For convenience, the module injects a tiny per-backend helper into environment.systemPackages whenever the backend’s default user is used:

  • llama-cpp workers are plain system units, so they are managed with the usual systemctl status llama-cpp-<model> and journalctl -u llama-cpp-<model>.
  • sglang-shell and vllm-shell are writeShellApplication wrappers around machinectl shell that drop you into the backend user’s session, where systemctl --user, journalctl --user and podman ps see the worker units directly. Run them with no arguments for an interactive shell, or pass a command to execute it inside the session.
services.llmhop = {
  enable = true;
  llama-cpp = {
    enable = true;
    models."qwen3-8b" = {
      port = 18001;
      settings.hf-repo = "unsloth/Qwen3-8B-GGUF:UD-Q4_K_XL";
    };
  };
  sglang = {
    enable = true;
    models."qwen3-coder" = {
      port = 19001;
      model = "Qwen/Qwen3-8B";
      settings.reasoning-parser = "qwen3";
    };
  };
  vllm = {
    enable = true;
    models."llama-3-8b" = {
      port = 20001;
      model = "meta-llama/Meta-Llama-3-8B-Instruct";
    };
  };
};

See the options reference for the full list of per-backend options.

Secrets

The generated config file lives in the world-readable Nix store, so secrets should never be placed in services.llmhop.settings directly. Instead, reference them via ${file:...} and hand the files to the service with systemd’s LoadCredential=. The right-hand side of each LoadCredential entry is just a file path, so anything that produces a file works: agenix or sops-nix outputs, a manually-managed file under /etc/llmhop/, or a path emitted by your own secret-provisioning tool.
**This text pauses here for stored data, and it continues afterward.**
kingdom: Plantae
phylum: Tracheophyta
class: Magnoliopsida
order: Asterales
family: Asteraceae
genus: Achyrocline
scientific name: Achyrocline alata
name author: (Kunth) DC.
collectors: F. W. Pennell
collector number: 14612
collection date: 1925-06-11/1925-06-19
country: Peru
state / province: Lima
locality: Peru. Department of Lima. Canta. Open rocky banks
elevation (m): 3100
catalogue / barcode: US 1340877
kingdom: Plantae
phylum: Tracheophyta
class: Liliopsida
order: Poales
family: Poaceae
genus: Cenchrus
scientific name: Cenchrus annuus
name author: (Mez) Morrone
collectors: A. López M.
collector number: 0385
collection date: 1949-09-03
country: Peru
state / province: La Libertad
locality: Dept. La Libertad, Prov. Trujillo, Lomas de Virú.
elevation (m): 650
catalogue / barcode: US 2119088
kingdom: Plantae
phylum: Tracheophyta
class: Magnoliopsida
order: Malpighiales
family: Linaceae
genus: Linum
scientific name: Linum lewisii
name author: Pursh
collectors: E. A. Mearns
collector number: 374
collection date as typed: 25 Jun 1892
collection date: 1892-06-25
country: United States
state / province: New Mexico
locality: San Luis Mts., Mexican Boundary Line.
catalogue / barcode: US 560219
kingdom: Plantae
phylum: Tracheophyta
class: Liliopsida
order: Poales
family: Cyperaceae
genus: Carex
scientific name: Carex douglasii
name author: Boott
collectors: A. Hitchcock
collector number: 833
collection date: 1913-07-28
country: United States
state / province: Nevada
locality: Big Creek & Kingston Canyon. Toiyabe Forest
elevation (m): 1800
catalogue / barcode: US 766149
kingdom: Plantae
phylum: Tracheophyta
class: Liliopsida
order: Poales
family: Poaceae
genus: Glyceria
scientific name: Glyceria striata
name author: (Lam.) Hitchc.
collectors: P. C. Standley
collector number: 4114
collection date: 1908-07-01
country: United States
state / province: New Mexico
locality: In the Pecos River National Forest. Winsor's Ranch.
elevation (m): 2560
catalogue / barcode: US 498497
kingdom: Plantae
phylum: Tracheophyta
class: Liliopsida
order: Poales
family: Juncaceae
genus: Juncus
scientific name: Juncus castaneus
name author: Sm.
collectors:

services.llmhop.settings = {
  authTokens = [ "\${file:client_token}" ];
  models."openai-gpt-4o" = {
    url = "https://api.openai.com";
    headers.Authorization = "Bearer \${env:OPENAI_KEY}";
  };
};

systemd.services.llmhop.serviceConfig = {
  LoadCredential = [ "client_token:/etc/llmhop/client-token" ];
  EnvironmentFile = [ "/etc/llmhop/openai.env" ];
};

/etc/llmhop/openai.env is a plain KEY=VALUE file:

OPENAI_KEY=sk-...

${file:...} references are resolved against $CREDENTIALS_DIRECTORY, which systemd exposes as a per-unit tmpfs accessible only to this service, compatible with DynamicUser and the rest of the sandbox. ${env:...} picks up anything the unit inherits, typically via EnvironmentFile=. Pick whichever matches how your secret tooling hands you the data; mixing both in one config is fine.